Elvira Safitri berderai air mata kala menceritakan kenangan dirinya bersama keluarganya saat terpapar Covid-19. Bahkan, akibat ganasnya virus itu, dia harus kehilangan ibundanya.
MAULID HIDAYAT, Tanjung Redeb
PROTOKOL kesehatan sejatinya terus dilakukan Elvira dan keluarga. Dia bahkan tak pernah ketinggalan masker dan han sanitizer jika berada di luar rumah. Namun, dia sangat jarang beraktivitas di luar, lebih banyak menghabiskan waktu di rumah.
Dia mengatakan, awal mulanya Selasa 29 November 2020, dia merasakan tidak enak badan dan demam, serta mual. Untuk tidur, dia gelisah. Begitu juga sang suami, merasakan tidak enak badan dan mulai kehilangan indra perasa, setelah ia kontak dengan sang ibu, merasa ada yang janggal. Elvira bersama suami memutuskan untuk swab test mandiri. Setelah hasilnya diketahui pada Kamis (3/12), dia dinyatakan positif Covid-19. “Kalau kaget pasti, saya tidak tahu dari mana-mana, saya di rumah aja,” katanya.
Elvira menyebut, dirinya bersama suami tidak ada keluar kota dalam beberapa bulan terakhir. Dan hal itu dianggap sangat aneh jika ia terjangkit virus tersebut. Namun, ibunya dengan pasien berkode Berau 516 baru pulang dari Kecamatan Maratua, mendampingi sang suami yang mendapat tugas ke pulau tersebut. Ibunya tiba di Tanjung Redeb pada Sabtu (21/11), kemudian Minggu (22/11) ibunya mengeluh tidak enak badan, dan dibawa ke salah satu puskesmas. Diberikan obat. Namun, kondisinya tak kunjung membaik, malah nafsu makan justru menurun. “Sempat sakit di rumah. Kemudian minum obat,” ucap Elvira.
Dia melanjutkan, setelah lebih sepekan di rumah, tidak ada perubahan pada kondisi sang ibu, malah dirinya mulai merasakan tidak enak badan. Awalnya ia mengira hanya kelelahan bekerja, namun rasa tersebut juga dirasakan sang suami. Bahkan suaminya sudah tidak bisa merasakan rasa masakan.
“Setelah dinyatakan terkonfirmasi itu kemudian kami tracing, enam orang dinyatakan positif, termasuk ibu saya, dan empat orang lainnya non-reaktif,” tuturnya.

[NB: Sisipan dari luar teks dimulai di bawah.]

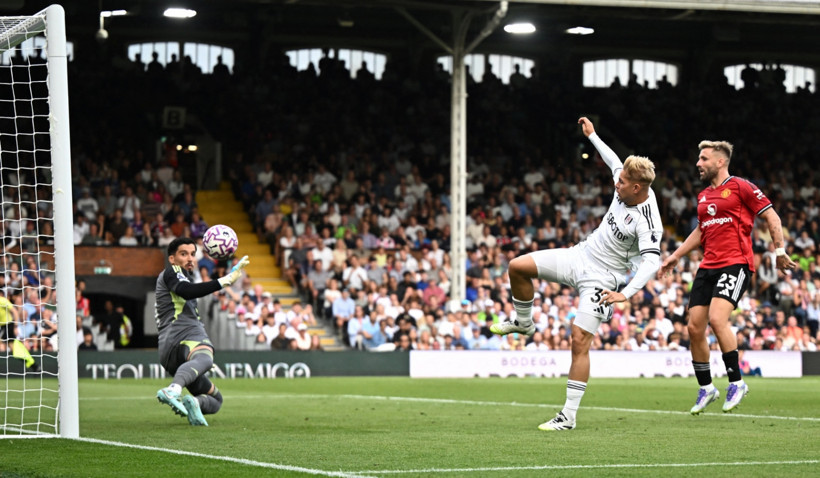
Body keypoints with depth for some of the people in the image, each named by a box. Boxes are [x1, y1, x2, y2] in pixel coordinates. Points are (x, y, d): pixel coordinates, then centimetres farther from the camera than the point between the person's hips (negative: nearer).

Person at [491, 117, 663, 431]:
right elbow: (613, 160, 18)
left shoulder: (646, 221, -26)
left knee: (579, 340, -16)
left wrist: (626, 293, -44)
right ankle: (522, 322, 24)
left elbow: (652, 262, -35)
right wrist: (592, 136, 29)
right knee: (518, 267, -3)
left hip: (602, 277, -8)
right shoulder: (626, 187, -4)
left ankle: (569, 416, -11)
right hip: (581, 255, 8)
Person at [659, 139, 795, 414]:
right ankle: (706, 389, 16)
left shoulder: (741, 187, -3)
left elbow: (771, 217, -3)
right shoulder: (703, 196, 19)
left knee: (717, 318, -25)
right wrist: (676, 256, 28)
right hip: (708, 266, 8)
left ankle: (736, 382, -11)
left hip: (735, 263, -8)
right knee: (694, 327, 1)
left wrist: (779, 251, -9)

Dia merasa hidupnya hancur setelah dinyatakan terkonfirmasi. Dia memikirkan nasib anak dan ibunya yang terpapar, terlebih usia sang ibunda sudah berumur. Tentu sangat mudah virus tersebut menggerogoti tubuh ibunya.

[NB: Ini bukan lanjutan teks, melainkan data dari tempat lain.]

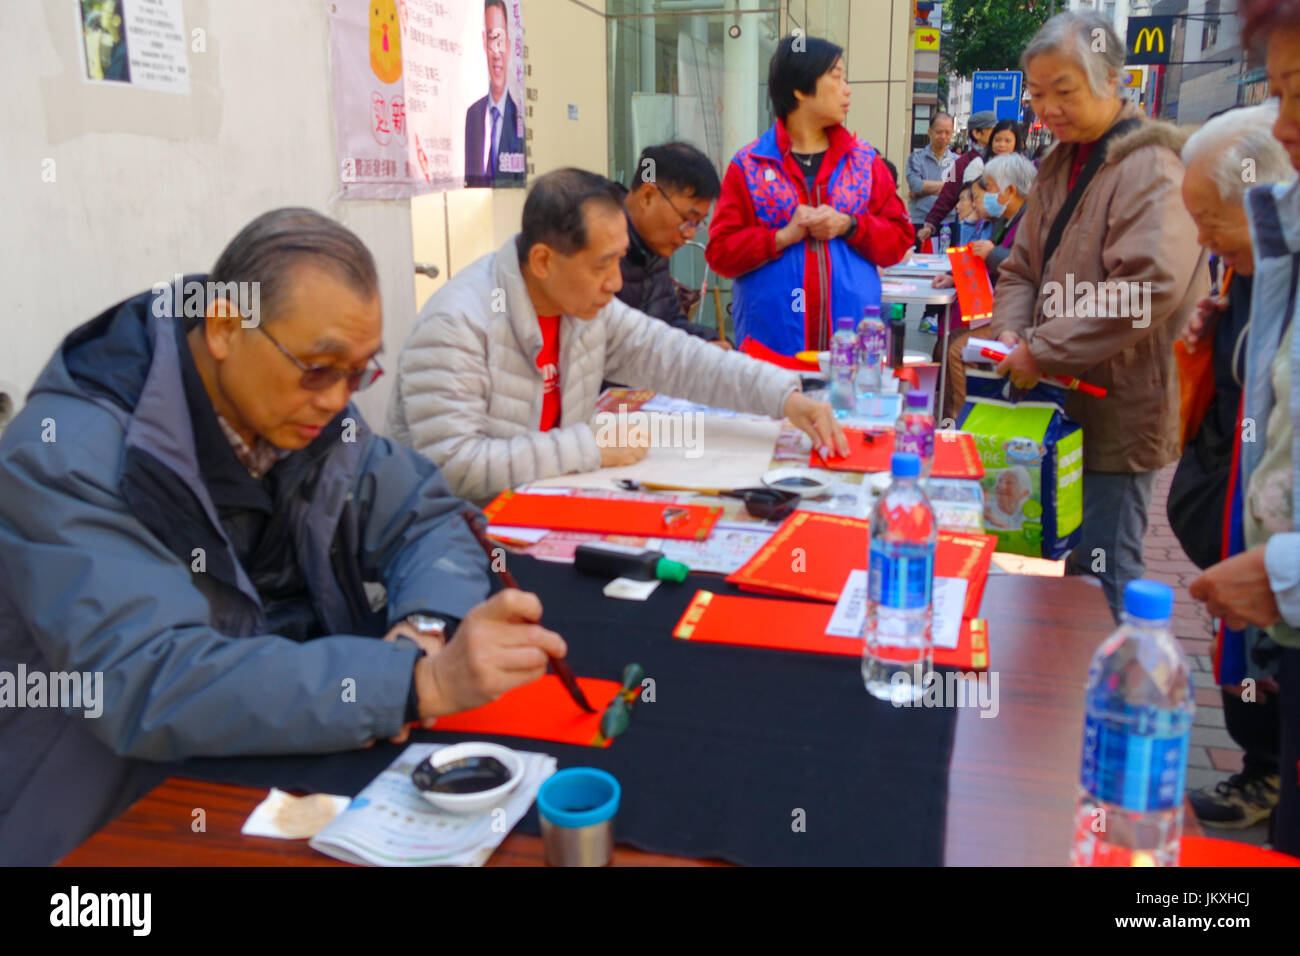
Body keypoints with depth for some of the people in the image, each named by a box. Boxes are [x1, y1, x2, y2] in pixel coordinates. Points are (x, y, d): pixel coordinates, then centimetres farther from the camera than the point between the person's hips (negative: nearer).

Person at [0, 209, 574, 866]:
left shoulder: (302, 408, -3)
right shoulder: (65, 458, -22)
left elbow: (426, 517, 2)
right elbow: (144, 685, -30)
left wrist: (428, 627, -20)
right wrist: (419, 683, -36)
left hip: (297, 766, 5)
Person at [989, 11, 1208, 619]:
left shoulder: (1151, 167, -15)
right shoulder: (1060, 165, 12)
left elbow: (1151, 286, -28)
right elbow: (1021, 267, 16)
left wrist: (1042, 350, -23)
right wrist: (1010, 333, -5)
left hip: (1118, 409, -8)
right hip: (1064, 402, 8)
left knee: (1100, 573, -1)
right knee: (1062, 557, 18)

Perempuan kelahiran 4 Mei 1990 itu mengatakan, sangat menyesal dan kehilangan sang ibunya. Bahkan, dia menyebut tidak pernah menyangka bahwa terpapar.
Dia mengaku menyesal tidak mengetahui ciri-ciri terinfeksi Covid-19, sehingga terlambat untuk membawa sang ibu menjalani perawatan. Setelah mendapat perawatan selama sekitar lima hari, ibunya mengembuskan napas terakhir di RSUD dr Abdul Rivai pada Selasa (8/12), sekitar pukul 13.00 Wita. “Sakit pasti, tidak bisa ikut mengantar ibu sampai ke peristirahatan terakhirnya,” ucap dia.
Setelah sang ibu meninggal, dia tetap masih harus menjalani perawatan di RSUD dr Abdul Rivai selama sembilan hari. Selama menjalani perawatan, dia kerap terpikir mendiang sang ibu. Namun, apa daya, dia belum bisa keluar dari rumah sakit. Selama menjalani perawatan, dia banyak melakukan olahraga. Selama dirawat ia belum bisa merasakan dan mencium aroma apapun. Setelah dilakukan swab kontrol dan hasilnya negatif, ia diinstruksikan untuk isolasi mandiri. Empat hari menjalani isolasi mandiri, ia kembali melakukan swab kontrol, karena belum bisa merasakan makanan. Dia kembali dinyatakan negatif. “Hari keenam saya baru bisa merasakan makanan setelah dinyatakan negatif,” tuturnya.
Dia sedih hingga saat ini masih banyak masyarakat yang menyepelekan Covid-19. Dia mengatakan, mungkin masyarakat yang menyepelekan belum merasakan kehilangan akibat Covid-19, dan belum pernah terpapar.